La miseria di questa famiglia è descritta con crudo realismo da Caldwell che uccide senza mezzi termini il sogno americano, attirandosi le ire dei benpensanti e, non a caso, i suoi libri furono censurati più volte. Non solo è messo a nudo il sogno americano ma anche il sistema sociale che fa arricchire a dismisura alcuni e morire di fame tanti altri. Eh, i corsi e i ricorsi storici. La letteratura americana ci ha abituato agli eroi perdenti, a quei personaggi fascinosi che conducendo vite anticonformiste non possono non suscitare empatia con il lettore. Non è il caso di Caldwell. Non c’è niente di piacevole in Jeeter e nella sua testardaggine. Anzi. Si avverte la miseria morale del personaggio, il suo patetico “stare come Dio vuole stia”. Si prova quasi odio per Jeeter. Viene quasi da urlargli addosso “e che cazzo, vai a lavorare in fabbrica e lascia perdere ogni velleità di coltivare il tuo campo”. Invece no, lui sogna l’odore della terra, costringendo i famigliari all’indigenza o a mangiare rape verminose.

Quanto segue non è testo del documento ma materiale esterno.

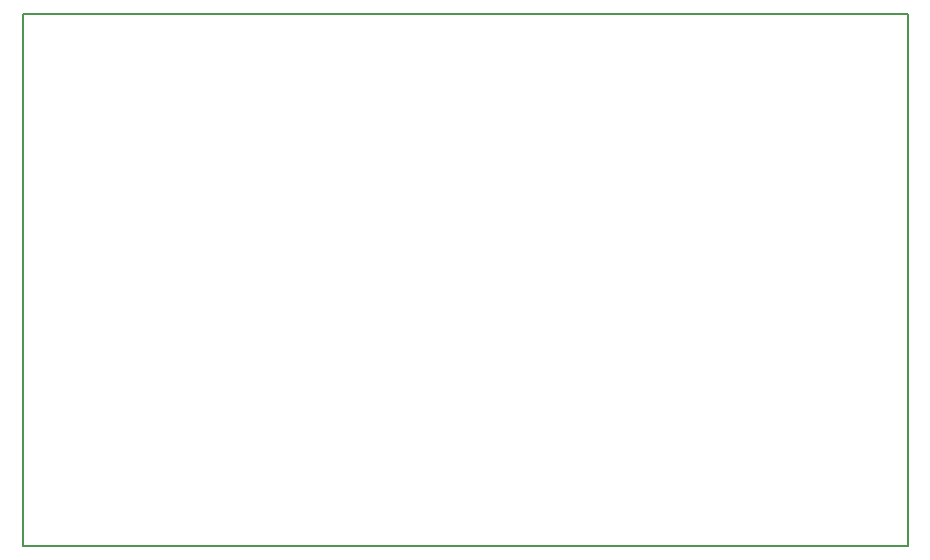
<source format=gm1>
G04 #@! TF.GenerationSoftware,KiCad,Pcbnew,(5.1.4)-1*
G04 #@! TF.CreationDate,2020-10-15T08:41:29-04:00*
G04 #@! TF.ProjectId,i2c_pancake,6932635f-7061-46e6-9361-6b652e6b6963,rev?*
G04 #@! TF.SameCoordinates,Original*
G04 #@! TF.FileFunction,Profile,NP*
%FSLAX46Y46*%
G04 Gerber Fmt 4.6, Leading zero omitted, Abs format (unit mm)*
G04 Created by KiCad (PCBNEW (5.1.4)-1) date 2020-10-15 08:41:29*
%MOMM*%
%LPD*%
G04 APERTURE LIST*
%ADD10C,0.150000*%
G04 APERTURE END LIST*
D10*
X89662000Y-134239000D02*
X164554000Y-134239000D01*
X89662000Y-89253000D02*
X164554000Y-89253000D01*
X164554000Y-89253000D02*
X164554000Y-134239000D01*
X89662000Y-89253000D02*
X89662000Y-134239000D01*
M02*

</source>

Il linguaggio di Calwell è crudo, asciutto con dialoghi incalzanti e di stile terribilmente moderno. La stessa crudezza la ritroviamo nei personaggi, nella storia. Una storia così drammaticamente reale da sembrale insensata.
Due curiosità.
Prima: Caldwell diventò leggenda con la stessa velocità con la quale entrò nel dimenticatoio e da quello che mi è dato di capire, in Italia, non lo pubblica nessuno. E, personalmente, lo ritengo un grande peccato.
Seconda: La via del tabacco ottenne una grande successo anche nella sua trasposizione teatrale. John Ford ne ha fatto anche un film nel 1941. Dal mio punto di vista il racconto originale viene completamente snaturato e, quello che è un drammatico racconto di povertà e miseria, viene rivisto in chiave di commedia. Questa è la mia opinione. Se proprio dovete/volete vedere un film di John Ford avete solo l’imbarazzo della scelta.